The Collective Question
September 2, 2021 | by: Dale Thiele | 0 Comments
Posted in: Pastoral Encouragement
This is part 4 of a multi-part series reviewing Thaddeus J. Williams’ book, Confronting Injustice Without Compromising Truth: 12 Questions Christians Should Ask About Social Justice. This book is published at a critical time when many in our nation, including Christians, wrestle with the concept of justice. Williams starts with the clear biblical command that Christians must “do justice” (Micah 6:8) and “seek justice” (Isaiah 1:17). Not everything labeled “justice,” however, is necessarily biblical justice. Therefore, Williams poses twelve questions to help Christians discern true, biblical justice, while calling us to do true justice. I commend this book if you want to dig deeper and be more faithful in seeking justice.
The fourth question Williams poses is the “Collective Question.” He asks, “Does our vision of social justice take any group-identity more seriously than our identities ‘in Adam’ and ‘in Christ’?” (p. 43). Williams begins by telling the stories of two young men who were searching for “identity, community, and a sense of purpose” (p. 43). One joined a radical far right group, the other joined a radical far left group. They were both “propelled by the same human drive – the need to belong” and they were both “swept up in groups that used categories like race, economic status, and oppression to see themselves as angels and others as demons, although one man’s angels were the other man’s demons” (p. 43-44).
“The need to belong” is a God-given need. He has made humans to be connected with other humans. “The Bible’s answer to the need for belonging is far more inclusive” than any man-made grouping based upon ethnicity, race, gender, economic status, political persuasion, etc. (p. 44). God’s design for unity, our connection with others, is based upon being in Christ. Williams unpacks the theology of this from Paul’s letter to the church at Rome. All humans are equal and united in their sinfulness as descendants of Adam. And only by faith in Christ, will any human be saved and united in grace. Therefore, Paul exclaims, “There is neither Jew nor Greek, there is neither slave nor free, there is no male and female, for you are all one in Christ Jesus” (Gal. 3:28). Our identity in Christ is superior to and transcends any other identity marker the world seeks to promote.
Williams then contrasts Paul’s approach with James Cone, who is considered the father of black liberation theology.
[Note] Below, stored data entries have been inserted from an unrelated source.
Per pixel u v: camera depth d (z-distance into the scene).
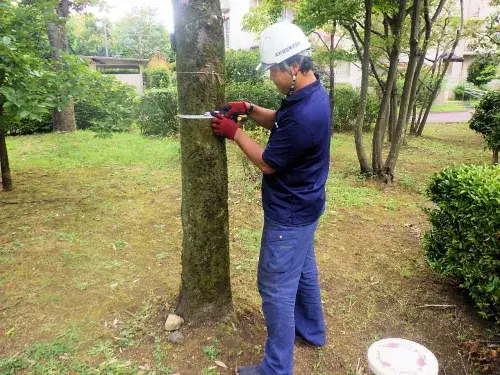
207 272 2.51
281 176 2.00
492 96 7.29
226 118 2.13
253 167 6.34
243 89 11.10
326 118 1.96
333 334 2.66
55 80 4.15
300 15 6.21
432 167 7.40
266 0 7.98
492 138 6.72
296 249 2.06
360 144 6.43
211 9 2.17
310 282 2.40
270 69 1.98
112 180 6.23
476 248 2.63
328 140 2.05
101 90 4.87
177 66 2.26
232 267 3.45
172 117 10.63
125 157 7.82
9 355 2.35
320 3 5.73
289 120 1.88
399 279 3.36
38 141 9.59
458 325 2.78
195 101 2.24
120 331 2.58
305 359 2.43
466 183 2.85
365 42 5.99
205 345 2.44
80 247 3.83
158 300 2.91
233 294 2.99
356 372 2.34
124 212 4.81
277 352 2.12
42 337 2.52
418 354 1.90
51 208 4.92
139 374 2.22
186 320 2.59
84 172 6.73
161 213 4.79
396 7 6.32
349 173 6.78
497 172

Cone “has become a celebrated voice among many Christians,” especially in the recent discussions about racial justice (p. 49). Williams quotes Cone in a lengthy passage to highlight the danger of allowing group-identity to take precedent over our identity in Christ.
“When whites undergo the true experience of conversion wherein they die to whiteness and are reborn anew in order to struggle against white oppression and for the liberation of the oppressed, there is a place for them in the black struggle of freedom. Here reconciliation becomes God’s gift of blackness through the oppressed of the land. But it must be made absolutely clear that it is the black community that decides both the authenticity of white conversion and also the part these converts will play in the black struggle for freedom…Unless whites can get every single black person to agree that reconciliation is realized, there is no place whatsoever for white rhetoric about the reconciling love of blacks and whites…Just because we work with them and sometimes worship alongside them should be no reason to claim that they are truly Christians and thus part of our struggle” (God of the Oppressed, p. 222; quoted in Williams, p. 49).
Cone denies universal sinfulness, unity in Christ, and God’s role as the sole justifier of people by faith in Christ. Cone’s vision for racial reconciliation is devoid of what the Bible teaches as the foundation of our reconciliation.
Williams concludes this chapter by drawing the reader’s attention to Paul’s personal testimony in Philippians 3. Paul rejects tribalistic identity markers of ethnicity, social status, religiosity, education level, etc. in favor of the “surpassing worth of knowing Christ Jesus” (3:8). Williams observes, “If we can’t see ‘the surpassing worth of knowing Christ Jesus’ as infinitely more important than everything else – including our ethnic differences, our political passions, and our historic grievances – that he ‘is all, and in all,’ then there is little hope of unity in the twenty-first-century church” (p. 50).